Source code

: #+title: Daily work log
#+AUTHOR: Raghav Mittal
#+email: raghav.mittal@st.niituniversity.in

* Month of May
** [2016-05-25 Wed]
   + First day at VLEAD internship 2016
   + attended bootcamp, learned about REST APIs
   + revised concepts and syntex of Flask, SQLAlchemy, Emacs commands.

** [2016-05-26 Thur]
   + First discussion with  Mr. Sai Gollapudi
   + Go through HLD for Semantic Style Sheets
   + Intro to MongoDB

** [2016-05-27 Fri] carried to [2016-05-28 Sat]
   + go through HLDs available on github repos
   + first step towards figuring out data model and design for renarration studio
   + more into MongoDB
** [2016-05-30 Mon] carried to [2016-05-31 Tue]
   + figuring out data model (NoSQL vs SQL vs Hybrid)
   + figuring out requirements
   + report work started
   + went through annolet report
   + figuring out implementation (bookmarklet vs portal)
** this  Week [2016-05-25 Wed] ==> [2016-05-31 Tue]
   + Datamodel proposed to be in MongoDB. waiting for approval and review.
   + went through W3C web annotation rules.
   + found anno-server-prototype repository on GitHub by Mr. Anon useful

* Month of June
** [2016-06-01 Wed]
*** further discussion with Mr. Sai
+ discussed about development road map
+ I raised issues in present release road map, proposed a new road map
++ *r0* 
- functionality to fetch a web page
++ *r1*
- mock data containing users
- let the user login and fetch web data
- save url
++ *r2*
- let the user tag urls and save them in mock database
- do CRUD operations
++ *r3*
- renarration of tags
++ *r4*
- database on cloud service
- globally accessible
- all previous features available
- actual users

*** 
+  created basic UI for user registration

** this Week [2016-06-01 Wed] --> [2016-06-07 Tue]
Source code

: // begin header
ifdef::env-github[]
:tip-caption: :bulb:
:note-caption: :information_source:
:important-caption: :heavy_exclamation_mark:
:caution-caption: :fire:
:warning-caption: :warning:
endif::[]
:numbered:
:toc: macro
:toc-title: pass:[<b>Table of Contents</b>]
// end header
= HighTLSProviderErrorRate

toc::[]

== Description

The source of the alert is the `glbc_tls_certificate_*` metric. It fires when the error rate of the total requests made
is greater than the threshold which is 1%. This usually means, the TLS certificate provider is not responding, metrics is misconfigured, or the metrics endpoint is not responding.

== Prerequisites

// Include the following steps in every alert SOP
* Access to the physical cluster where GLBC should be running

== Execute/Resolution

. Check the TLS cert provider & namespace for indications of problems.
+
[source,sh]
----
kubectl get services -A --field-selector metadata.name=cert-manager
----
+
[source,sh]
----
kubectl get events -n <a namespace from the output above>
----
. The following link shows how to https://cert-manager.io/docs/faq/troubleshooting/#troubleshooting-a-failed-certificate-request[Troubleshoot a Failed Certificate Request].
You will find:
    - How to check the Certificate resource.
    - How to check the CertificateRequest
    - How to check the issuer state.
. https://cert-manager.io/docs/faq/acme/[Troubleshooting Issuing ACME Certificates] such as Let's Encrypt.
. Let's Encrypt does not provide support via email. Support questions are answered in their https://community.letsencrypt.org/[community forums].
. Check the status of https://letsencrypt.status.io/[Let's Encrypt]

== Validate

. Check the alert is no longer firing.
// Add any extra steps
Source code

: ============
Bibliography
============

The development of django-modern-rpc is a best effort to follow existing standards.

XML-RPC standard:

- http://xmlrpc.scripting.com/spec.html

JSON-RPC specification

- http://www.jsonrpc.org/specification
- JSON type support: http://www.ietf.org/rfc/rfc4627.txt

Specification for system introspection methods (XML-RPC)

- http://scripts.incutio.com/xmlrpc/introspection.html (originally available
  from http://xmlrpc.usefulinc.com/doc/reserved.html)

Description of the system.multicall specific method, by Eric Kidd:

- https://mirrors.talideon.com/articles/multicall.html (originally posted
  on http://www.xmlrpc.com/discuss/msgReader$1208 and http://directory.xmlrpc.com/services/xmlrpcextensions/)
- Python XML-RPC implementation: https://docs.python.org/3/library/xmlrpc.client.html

______

**Task to complete**
The records shown above should be given again word for word.

**Written solution**
Source code

: #+title: Daily work log
#+AUTHOR: Raghav Mittal
#+email: raghav.mittal@st.niituniversity.in

* Month of May
** [2016-05-25 Wed]
   + First day at VLEAD internship 2016
   + attended bootcamp, learned about REST APIs
   + revised concepts and syntex of Flask, SQLAlchemy, Emacs commands.

** [2016-05-26 Thur]
   + First discussion with  Mr. Sai Gollapudi
   + Go through HLD for Semantic Style Sheets
   + Intro to MongoDB

** [2016-05-27 Fri] carried to [2016-05-28 Sat]
   + go through HLDs available on github repos
   + first step towards figuring out data model and design for renarration studio
   + more into MongoDB
** [2016-05-30 Mon] carried to [2016-05-31 Tue]
   + figuring out data model (NoSQL vs SQL vs Hybrid)
   + figuring out requirements
   + report work started
   + went through annolet report
   + figuring out implementation (bookmarklet vs portal)
** this  Week [2016-05-25 Wed] ==> [2016-05-31 Tue]
   + Datamodel proposed to be in MongoDB. waiting for approval and review.
   + went through W3C web annotation rules.
   + found anno-server-prototype repository on GitHub by Mr. Anon useful

* Month of June
** [2016-06-01 Wed]
*** further discussion with Mr. Sai
+ discussed about development road map
+ I raised issues in present release road map, proposed a new road map
++ *r0* 
- functionality to fetch a web page
++ *r1*
- mock data containing users
- let the user login and fetch web data
- save url
++ *r2*
- let the user tag urls and save them in mock database
- do CRUD operations
++ *r3*
- renarration of tags
++ *r4*
- database on cloud service
- globally accessible
- all previous features available
- actual users

*** 
+  created basic UI for user registration

** this Week [2016-06-01 Wed] --> [2016-06-07 Tue]
Source code

: // begin header
ifdef::env-github[]
:tip-caption: :bulb:
:note-caption: :information_source:
:important-caption: :heavy_exclamation_mark:
:caution-caption: :fire:
:warning-caption: :warning:
endif::[]
:numbered:
:toc: macro
:toc-title: pass:[<b>Table of Contents</b>]
// end header
= HighTLSProviderErrorRate

toc::[]

== Description

The source of the alert is the `glbc_tls_certificate_*` metric. It fires when the error rate of the total requests made
is greater than the threshold which is 1%. This usually means, the TLS certificate provider is not responding, metrics is misconfigured, or the metrics endpoint is not responding.

== Prerequisites

// Include the following steps in every alert SOP
* Access to the physical cluster where GLBC should be running

== Execute/Resolution

. Check the TLS cert provider & namespace for indications of problems.
+
[source,sh]
----
kubectl get services -A --field-selector metadata.name=cert-manager
----
+
[source,sh]
----
kubectl get events -n <a namespace from the output above>
----
. The following link shows how to https://cert-manager.io/docs/faq/troubleshooting/#troubleshooting-a-failed-certificate-request[Troubleshoot a Failed Certificate Request].
You will find:
    - How to check the Certificate resource.
    - How to check the CertificateRequest
    - How to check the issuer state.
. https://cert-manager.io/docs/faq/acme/[Troubleshooting Issuing ACME Certificates] such as Let's Encrypt.
. Let's Encrypt does not provide support via email. Support questions are answered in their https://community.letsencrypt.org/[community forums].
. Check the status of https://letsencrypt.status.io/[Let's Encrypt]

== Validate

. Check the alert is no longer firing.
// Add any extra steps
Source code

: ============
Bibliography
============

The development of django-modern-rpc is a best effort to follow existing standards.

XML-RPC standard:

- http://xmlrpc.scripting.com/spec.html

JSON-RPC specification

- http://www.jsonrpc.org/specification
- JSON type support: http://www.ietf.org/rfc/rfc4627.txt

Specification for system introspection methods (XML-RPC)

- http://scripts.incutio.com/xmlrpc/introspection.html (originally available
  from http://xmlrpc.usefulinc.com/doc/reserved.html)

Description of the system.multicall specific method, by Eric Kidd:

- https://mirrors.talideon.com/articles/multicall.html (originally posted
  on http://www.xmlrpc.com/discuss/msgReader$1208 and http://directory.xmlrpc.com/services/xmlrpcextensions/)
- Python XML-RPC implementation: https://docs.python.org/3/library/xmlrpc.client.html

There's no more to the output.